Data Science and Public Health

At a glance

The CDC Injury Center uses a strategic approach to data science and data systems to protect the public's health and safety.

Hand reaching towards a data science screen

Data science and public health

Data science blends techniques from computer science, statistics, and epidemiology, and other areas. Data science often focuses on large or new data sources. It can apply sophisticated mathematical methods such as machine learning or natural language processing.

New data science approaches show promise in addressing critical public health needs, including injury and violence prevention. These approaches can help improve the timeliness of health information, respond to public health threats earlier, and increase the efficiency and effectiveness of prevention campaigns.

The Injury Center data science strategy

The Injury Center's data science strategy outlines the goals and activities to improve CDC's data science work in injury and violence prevention. To advance these goals, the Injury Center will strengthen its internal data science workforce, expand public health partnerships, advance information technology infrastructure, and increase investments in data science activities.

The Injury Center's specific goals are listed below, along with key progress made in each goal.

Goal 1: Expand the availability and utility of more timely data for injury and violence prevention

Injury Center has increased the number and diversity of data sources being used to understand trends nationwide. We have developed, validated, and published machine-learning-based models for real-time estimation of national suicide, opioid overdose, and firearm homicide fatality trends with predictive accuracy of 99%.

Goal 2: Improve rapid identification of health threats and response to communities

We published scientific work demonstrating how new online data sources and natural language processing methods can improve early tracking of overdose trends.
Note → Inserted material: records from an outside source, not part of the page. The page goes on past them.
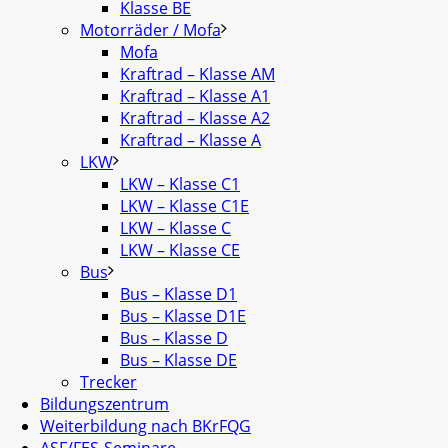
Klasse BE
Motorräder / Mofa
Mofa
Kraftrad – Klasse AM
Kraftrad – Klasse A1
Kraftrad – Klasse A2
Kraftrad – Klasse A
LKW
LKW – Klasse C1
LKW – Klasse C1E
LKW – Klasse C
LKW – Klasse CE
Bus
Bus – Klasse D1
Bus – Klasse D1E
Bus – Klasse D
Bus – Klasse DE
Trecker
Bildungszentrum
Weiterbildung nach BKrFQG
Goal 3: Increase access to accurate health information and prevent misinformation

We collaborated with industry, non-profit, and academic partners to study safe-reporting guidelines for suicide information, evaluate media campaigns for help-seeking during mental health crises, and identify common overdose-related health misinformation.
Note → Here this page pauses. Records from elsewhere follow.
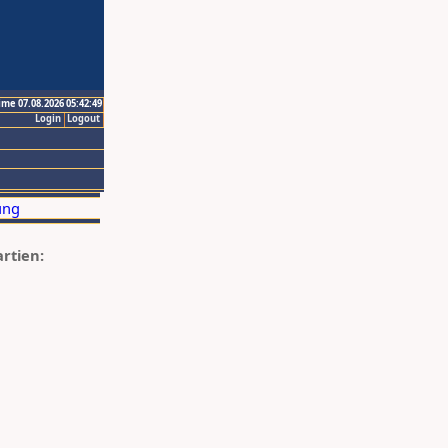
ime 07.08.2026 05:42:49
Login
Logout
artien: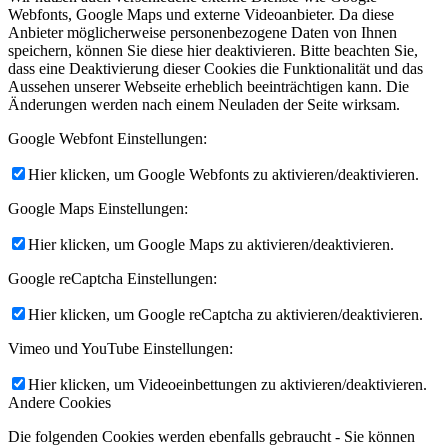
Webfonts, Google Maps und externe Videoanbieter. Da diese
Anbieter möglicherweise personenbezogene Daten von Ihnen
speichern, können Sie diese hier deaktivieren. Bitte beachten Sie,
dass eine Deaktivierung dieser Cookies die Funktionalität und das
Aussehen unserer Webseite erheblich beeinträchtigen kann. Die
Änderungen werden nach einem Neuladen der Seite wirksam.
Google Webfont Einstellungen:
Hier klicken, um Google Webfonts zu aktivieren/deaktivieren.
Google Maps Einstellungen:
Hier klicken, um Google Maps zu aktivieren/deaktivieren.
Google reCaptcha Einstellungen:
Hier klicken, um Google reCaptcha zu aktivieren/deaktivieren.
Vimeo und YouTube Einstellungen:
Hier klicken, um Videoeinbettungen zu aktivieren/deaktivieren.
Andere Cookies
Die folgenden Cookies werden ebenfalls gebraucht - Sie können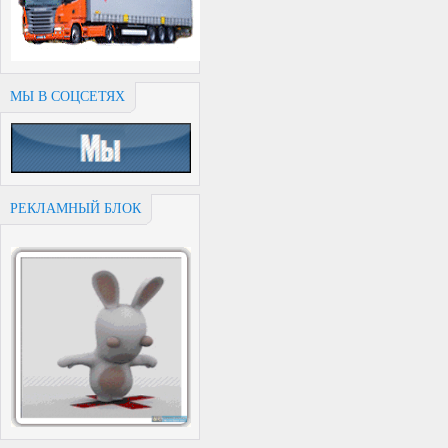
МЫ В СОЦСЕТЯХ
РЕКЛАМНЫЙ БЛОК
Goal 4: Enhance the usefulness of current data systems by improving data linkage

We funded recipients to link nonfatal and fatal overdose data and fatal firearm data with additional data sources to better understand the context leading to these events. Additionally, the Division of Violence Prevention linked Social Determinants of Health data to the National Violence Death Reporting System.

Goal 5: Share information in compelling, useful, and accessible ways

We developed dashboards and enhanced the Web based Injury Statistics Query and Reporting System (WISQARS) to provide access to more timely injury and violence data.
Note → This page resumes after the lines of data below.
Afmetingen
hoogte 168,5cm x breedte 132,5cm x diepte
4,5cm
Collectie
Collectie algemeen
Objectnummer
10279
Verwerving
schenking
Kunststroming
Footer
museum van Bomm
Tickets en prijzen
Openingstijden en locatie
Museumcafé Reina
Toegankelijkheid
Goal 6: Advance ethical practices for data science for injury and violence prevention

The Injury Center met with researchers and ethicists to identify best practices in using social media data for public health research and supported research that leverages innovative data science methods to advance health equity. We are developing a manuscript that details ethical considerations for data science in injury and violence prevention.

Goal 7: Increase efficiency of analytic and scientific processes for injury and violence prevention

We developed automated methods to clean, validate, and remove personally identifiable information from injury and violence datasets, which has increased the timeliness and availability of data.

Goal 8: Evaluate promising state and local data science efforts for injury prevention and expand the capacity and local health partners in data science methodologies

We funded over 30 state and local health departments and their partners to increase data science capacity and improve injury and violence prevention in localities across the United States.

Keep Reading: Data Science Strategy

Featured resources and projects

Using Data and Research to Save Lives

Public health data science blends techniques from computer science, statistics, and epidemiology to extract insights from data. It often focuses on novel, large, and complex data sources and applies methods such as machine learning and natural language processing. Data science can help public health efforts to prevent injury by improving data timeliness, identifying emerging health trends, and using novel data sources.

Advancing Safe Reporting on Suicide

CDC partnered with Facebook to better understand adherence to suicide reporting guidelines in news articles shared on social media. The work resulted in the first scientific evidence that greater adherence to suicide reporting guidelines in news articles not only is beneficial for the health of individuals but also increases publisher reach and engagement—helping to motivate better use of safe reporting practices for suicide news online.